Think for yourself – Work your ideas, not others

Today, I had a discussion with a very bright individual who is seeking new office quarters. He was having difficulty with the math, so he thought. He was seeking to understand the interplay between basic rent, common area charges (charges for maintenance, taxes, etc. that the landlord assesses at the end of each lease year to cover the cost of operating the building, paid pro rata by each tenant), and his actual cost of occupancy (total actual rent!).

I suggested that he walk away from this bottom down thinking. Instead, I suggested he look at the situation bottom up, and get his real estate broker involved to earn his keep.

First, figure out what you want to pay for monthly and/or annual rent. You can do this in a number of different ways. You can say that historically I’ve earned X% profit on Y number of revenue dollars; when I move into new quarters, I will earn more revenue because (better facilities, closer to prospective clients, larger space to hire more staff, etc.) and therefore, with the same percentage for occupancy cost, I can pay more …. and that number is $X.

Or you can say my revenue is likely to stay the same even after the move (or I’m not sure and I want to be conservative) …  and don’t want to pay more than the same rent I’m paying now. That number is $X.

With that number in mind, tell your broker to find you the space you require (with the specifications you want) for that amount. Don’t worry what words are used, whether base rent or common area charges, etc. The lease contract must state that the maximum annual rent will be $X.

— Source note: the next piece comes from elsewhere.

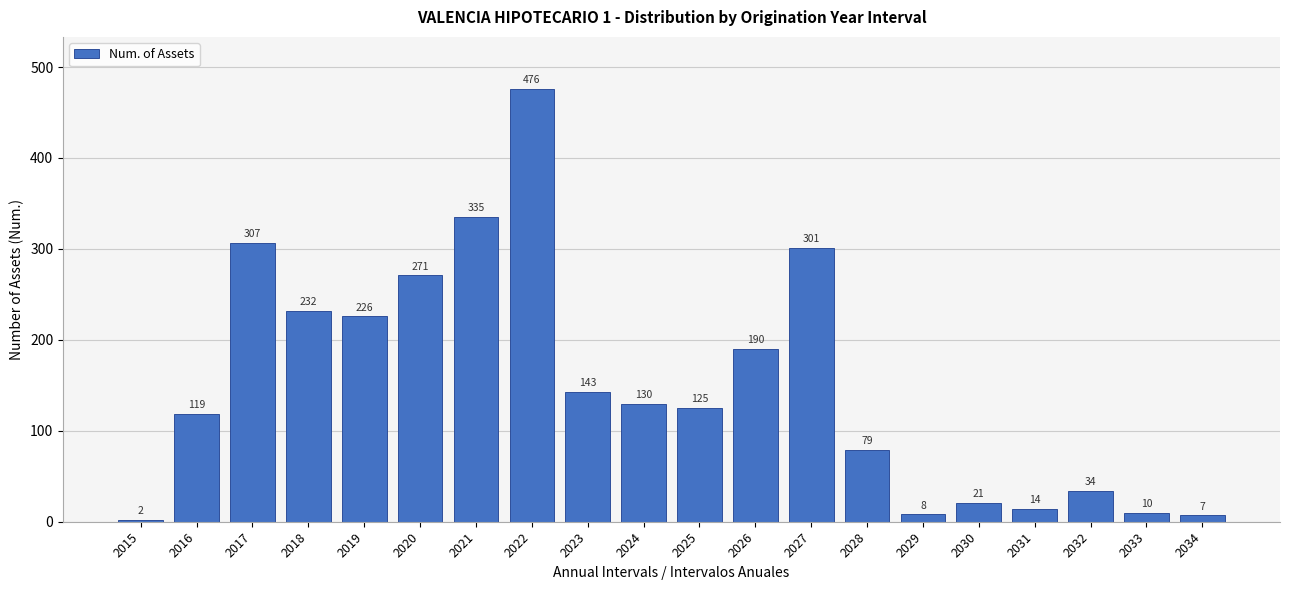

Reading left to right, what are all the values shown in this chart?

2	119	307	232	226	271	335	476	143	130	125	190	301	79	8	21	14	34	10	7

If the broker says that you can find plenty of space for that amount, great; if he says you’re crazy, there is no space for that amount, then you have choices to make: Work harder, work smarter to earn more revenue/profit to pay the higher rent, reduce your profit and take-home pay, or join forces with another to share the space and cost of the space.

But, don’t let others dictate how you should think. Don’t let the system force you into a thinking pattern that will confuse you or prevent you from knowing what your cost of operation will be.